Work instruction » Check each line of the listing for the word "Charge" and report how many lines contain it, giving nothing but the number.

Data for analysis »
_ _ _ _

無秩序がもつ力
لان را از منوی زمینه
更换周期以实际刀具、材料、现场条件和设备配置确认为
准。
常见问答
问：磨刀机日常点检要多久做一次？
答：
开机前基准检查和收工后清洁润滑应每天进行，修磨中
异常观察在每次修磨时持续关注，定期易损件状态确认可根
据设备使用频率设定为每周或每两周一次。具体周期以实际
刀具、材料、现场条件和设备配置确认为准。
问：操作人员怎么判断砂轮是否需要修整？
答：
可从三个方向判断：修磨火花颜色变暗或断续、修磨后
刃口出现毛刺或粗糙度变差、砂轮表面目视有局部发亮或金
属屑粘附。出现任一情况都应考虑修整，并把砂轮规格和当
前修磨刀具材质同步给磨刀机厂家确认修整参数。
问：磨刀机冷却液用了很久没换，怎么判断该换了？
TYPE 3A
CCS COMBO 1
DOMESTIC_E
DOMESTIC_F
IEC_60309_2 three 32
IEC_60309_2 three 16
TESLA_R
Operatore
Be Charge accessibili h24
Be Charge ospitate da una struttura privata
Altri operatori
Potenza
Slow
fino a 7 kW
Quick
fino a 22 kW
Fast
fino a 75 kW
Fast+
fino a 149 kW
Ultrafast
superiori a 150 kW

_ _ _ _

Response below » 2